Ce qui est plus certain que cette histoire, c’est sa réponse au prince de Conti, nommé roi de Pologne, et qu’il conduisait à Dantzig avec sept frégates. Une flotte ennemie est signalée, mais n’aperçoit pas la petite escadre. « S’ils nous avaient attaqués ils nous auraient pris, dit le prince au marin. — Non, répond celui-ci, non ; je vous en réponds ! — Mais comment auriez-vous fait ? — Je me serais fait sauter. » On assure que le prince de Conti, quoi qu’il s’en allât prendre possession du trône de Jean Sobieski, défendit à Jean Bart de recourir à ce moyen extrême, et voulut même changer de vaisseau.

Prisonnier en 1697, Jean Bart menace de faire sauter la frégate la Sainte-Barbe si tous les Anglais ne se rendent pas prisonniers eux-mêmes

Prisonnier en 1697, Jean Bart menace de faire sauter la frégate la Sainte-Barbe
si tous les Anglais ne se rendent pas prisonniers eux-mêmes

Ce fut la dernière campagne de notre héros. La paix de Ryswick (septembre-octobre 1697) vint le forcer à un repos qu’il n’avait guère connu. En 1702, la guerre de la succession d’Espagne ayant de nouveau mis l’Europe en feu, Jean Bart se donna tant de mouvement pour armer en diligence ce qu’il y avait de bâtiments dans le port de Dunkerque, qu’une pleurésie se déclara et vint l’emporter le 27 avril de cette même année, à l’âge de 51 ans. Louis XIV honora cette perte de ses regrets, et accorda à la veuve et aux enfants de l’intrépide marin une pension de deux mille livres.

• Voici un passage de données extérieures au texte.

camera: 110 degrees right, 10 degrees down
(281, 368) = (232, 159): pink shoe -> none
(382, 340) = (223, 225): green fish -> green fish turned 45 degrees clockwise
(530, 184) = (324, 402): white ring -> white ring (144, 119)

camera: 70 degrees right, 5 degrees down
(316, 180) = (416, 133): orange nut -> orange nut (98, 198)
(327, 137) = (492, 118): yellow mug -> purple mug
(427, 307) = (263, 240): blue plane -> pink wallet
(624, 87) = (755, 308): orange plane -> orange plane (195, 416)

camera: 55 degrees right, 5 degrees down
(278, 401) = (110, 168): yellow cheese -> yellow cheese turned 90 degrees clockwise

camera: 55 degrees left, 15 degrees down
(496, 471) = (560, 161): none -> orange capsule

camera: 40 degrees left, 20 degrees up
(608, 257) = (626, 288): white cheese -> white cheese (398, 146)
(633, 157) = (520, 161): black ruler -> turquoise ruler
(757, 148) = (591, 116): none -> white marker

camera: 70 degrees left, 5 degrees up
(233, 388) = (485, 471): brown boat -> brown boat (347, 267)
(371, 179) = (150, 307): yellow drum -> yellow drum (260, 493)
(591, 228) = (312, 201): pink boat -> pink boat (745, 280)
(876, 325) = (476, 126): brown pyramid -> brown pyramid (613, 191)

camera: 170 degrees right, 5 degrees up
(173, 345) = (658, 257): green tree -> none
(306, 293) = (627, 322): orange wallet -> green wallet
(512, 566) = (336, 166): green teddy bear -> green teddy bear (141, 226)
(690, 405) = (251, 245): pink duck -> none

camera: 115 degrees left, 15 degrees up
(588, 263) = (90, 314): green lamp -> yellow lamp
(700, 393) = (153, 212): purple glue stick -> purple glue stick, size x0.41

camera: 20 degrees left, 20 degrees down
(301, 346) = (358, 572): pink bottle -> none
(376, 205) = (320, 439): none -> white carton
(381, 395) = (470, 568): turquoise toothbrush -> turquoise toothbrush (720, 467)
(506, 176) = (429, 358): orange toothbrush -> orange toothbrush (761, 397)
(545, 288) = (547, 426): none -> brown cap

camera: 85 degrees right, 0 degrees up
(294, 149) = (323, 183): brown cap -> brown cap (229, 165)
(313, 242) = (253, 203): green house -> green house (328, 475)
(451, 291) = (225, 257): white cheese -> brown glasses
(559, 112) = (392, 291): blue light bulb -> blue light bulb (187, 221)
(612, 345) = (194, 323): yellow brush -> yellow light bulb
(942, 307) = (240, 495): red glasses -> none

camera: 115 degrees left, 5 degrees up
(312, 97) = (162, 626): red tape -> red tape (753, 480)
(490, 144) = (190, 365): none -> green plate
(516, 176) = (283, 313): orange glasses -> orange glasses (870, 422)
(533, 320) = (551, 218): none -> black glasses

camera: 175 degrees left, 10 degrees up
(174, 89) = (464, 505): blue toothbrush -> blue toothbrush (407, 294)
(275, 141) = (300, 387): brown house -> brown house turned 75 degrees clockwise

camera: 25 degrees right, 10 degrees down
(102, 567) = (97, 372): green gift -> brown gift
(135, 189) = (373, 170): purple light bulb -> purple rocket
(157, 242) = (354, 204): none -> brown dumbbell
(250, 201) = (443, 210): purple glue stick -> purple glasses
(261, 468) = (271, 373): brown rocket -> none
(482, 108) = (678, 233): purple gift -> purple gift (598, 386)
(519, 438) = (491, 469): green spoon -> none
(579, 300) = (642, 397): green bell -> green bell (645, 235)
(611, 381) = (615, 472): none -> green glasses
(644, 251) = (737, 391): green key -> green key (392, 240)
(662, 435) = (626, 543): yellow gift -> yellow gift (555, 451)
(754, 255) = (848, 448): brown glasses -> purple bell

Nous avons négligé plusieurs des anecdotes qu’on raconte sur Jean Bart ; elles sont assez connues. Cet homme de mer célèbre était doué de toutes les bonnes qualités. Un seul défaut les déparait, le relâchement de ses mœurs pendait les courts instants qu’il était à terre. De sa première femme, Nicole Gautier, il eut son fils François, mort vice-amiral ; sa seconde femme, Marie-Jacqueline Tugghe, lui donna quatre filles et deux fils. Un petit-fils de Jean Bart est mort en 1784 sans postérité, après avoir été chef d’escadre comme son aïeul et gouverneur de Saint-Domingue.